The pic is a side view of the window ledge(grey) & 4 part solution(red)....I will fix rubber on underside to prevent it sliding off.

The top 3 parts seem quite simple(90 degree joins), I could use pegs or brackets....the bottom piece is a bit more complicated...it's diagonal but both joint edges will need to run 90 degrees...hope that makes sense 

Is there a simple way of doing this?
Would another design be better?
What tools do I need?


----------



## RobinBHM (3 Aug 2014)

I suppose the simplest option is to construct with 2 softwood battens. If you look at the white space inside, 1 batten will on the left butting up against the narrow vertical board. The doing the same on the right.
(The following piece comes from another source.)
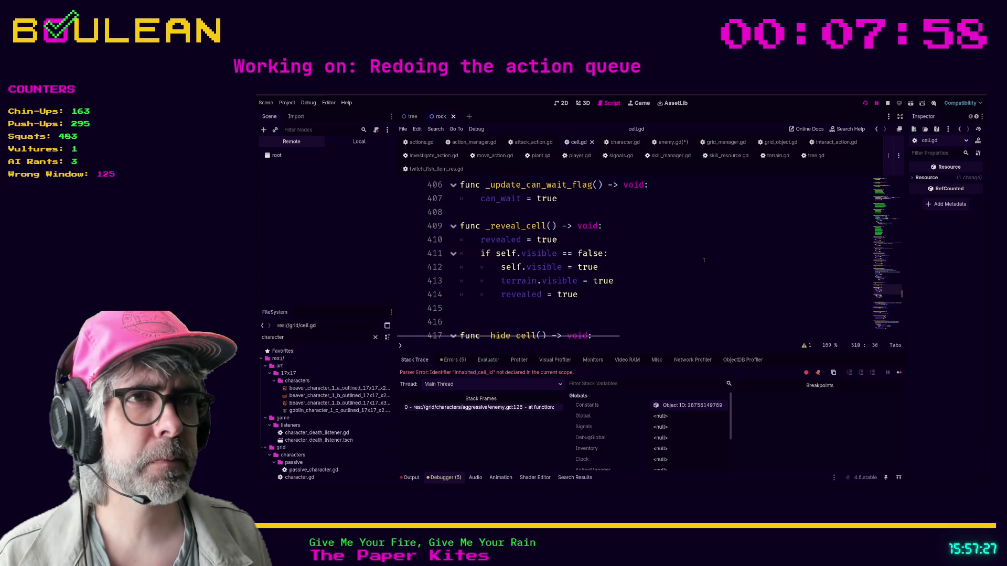
drag(903, 285, 902, 178)
click(602, 241)
click(595, 288)
key(F5)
The difficulty is whether you can cut the battens with their top edge at the angle of the cill.

If you cant, then you could hand saw some 18mm ply to the exact shape of the white space, a number of these could then be used to glue screw it together.
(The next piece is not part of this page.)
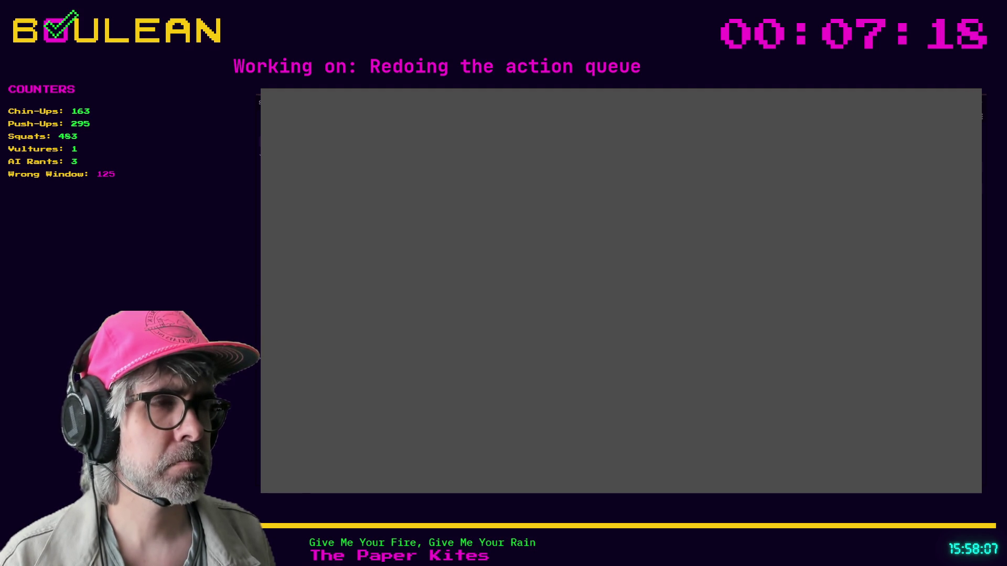
Step: Relaunch the game with F5 until the forest map loads, then stop it with F8
key(F5)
The bottom piece doesnt have to have it's edges cut at an angle as they arent seen.

May I ask what it is for? A drinks rest?


----------



## tuk (3 Aug 2014)

RobinBHM":2drs5mv5 said:


> The difficulty is whether you can cut the battens with their top edge at the angle of the cill.


Any ideas for measuring the angle of sill? I thought about building up the right edge with blocks/spacers + using a level and flat board, then measuring blocks/spacers to get the height...but blocks/spacers will not be 90 degrees vertical due to the slope.
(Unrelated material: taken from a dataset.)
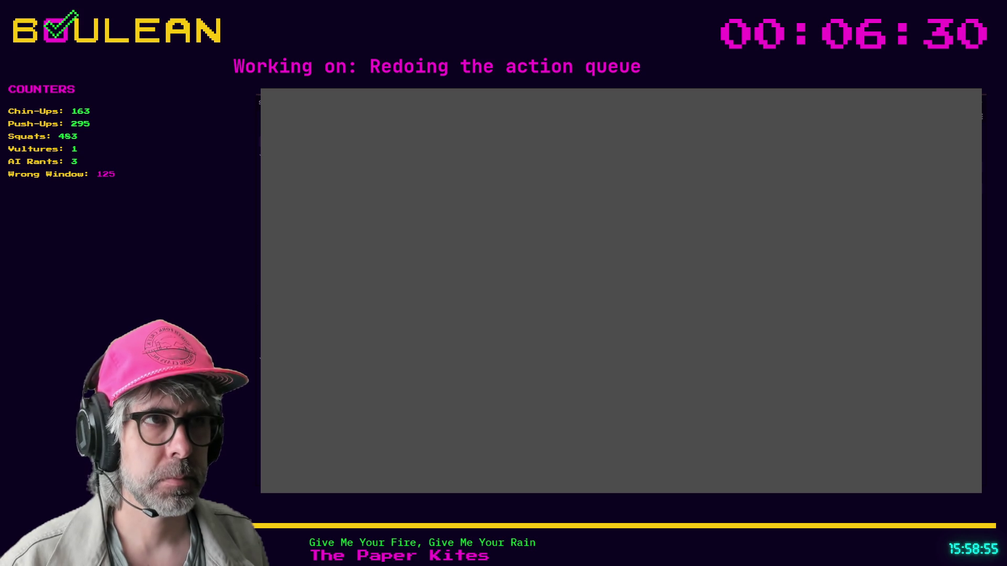
key(F5)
> If you cant, then you could hand saw some 18mm ply to the exact shape of the white space, a number of these could then be used to glue screw it together.


Nice idea, the flat bottom was for more grip, but a series of 'sled runners' should be ok if lined with rubber on the underside?



> The bottom piece doesn't have to have it's edges cut at an angle as they arent seen.


I was thinking more about the join, if top & sides are 90 degrees vertical while bottom is sloped ...then bottom edges wont sit flush when meeting sides?



> May I ask what it is for? A drinks rest?


20ft off the ground so gets the breeze, handy for drying things like washed jars etc, like a drying shelf, trouble is the sloped sill is painted metal, slope isn't very steep but objects just want to slide off....hence the rubber underside.


----------



## tuk (4 Aug 2014)

To the kind person who sent me a pm, I cant reply to pm because I'm new member...but just to say your method for measuring the angle is a stroke of genius, I'm not too worried about drainage as it will only be used on sunny days when I need a flat drying surface, it will be kept inside the house the rest of the time ....but please send me your lip idea.

Many Thanks,


----------



## nanscombe (4 Aug 2014)

If it's 20ft off the ground and you're going to be putting jars on it would you want to put something like mesh, or a rail, around it to make sure nothing falls off?

Any way of extending the shelf backwards so it hooks over the ledge, that way it would be less "inclined" to slide off.

If you could hook it over the ledge then you may be able to just have front and back supports and do away with the bottom.


----------



## tuk (5 Aug 2014)

Rail is a good idea, noted! ...unfortunately there is no access to rear of sill as its embedded into the window frame, if you look at left side of flat surface/shelf in pic below, thats as far as it goes, there is nowhere to clip under to anchor in place, but rubber on all parts touching sill should do the trick specially with some weight on board ..my only reservation is the wind getting underneath & catching it, I might close off front to prevent this.


----------



## dc_ni (5 Aug 2014)

I think nanscombe meant to have it so the lip is on the inside of the window. I imagine it is for the ledge of a sash window.


----------



## nanscombe (5 Aug 2014)

Yes that was what I meant, but from the reply above it may not be possible.

Would it be possible to stick some Velcro (hook and loop material) to the sill and underside of the shelf as that might give a more positive connection.

Although you may not want too much or you'll never budge it again. :lol:

A bit of rubber mat on the top surface might stop your jars from skidding around as well.

Can something be fixed, with adhesive, to the sill or would that be a problem?


----------



## nanscombe (5 Aug 2014)

You could use pieces of hardboard / MDF for the ends and attach battens to the ends at the appropriate angles, thus avoiding nasty angled joints. Place the battens and secure with double sided tape then screw them into final positions.





SillBox01001a by nanscombe, on Flickr


----------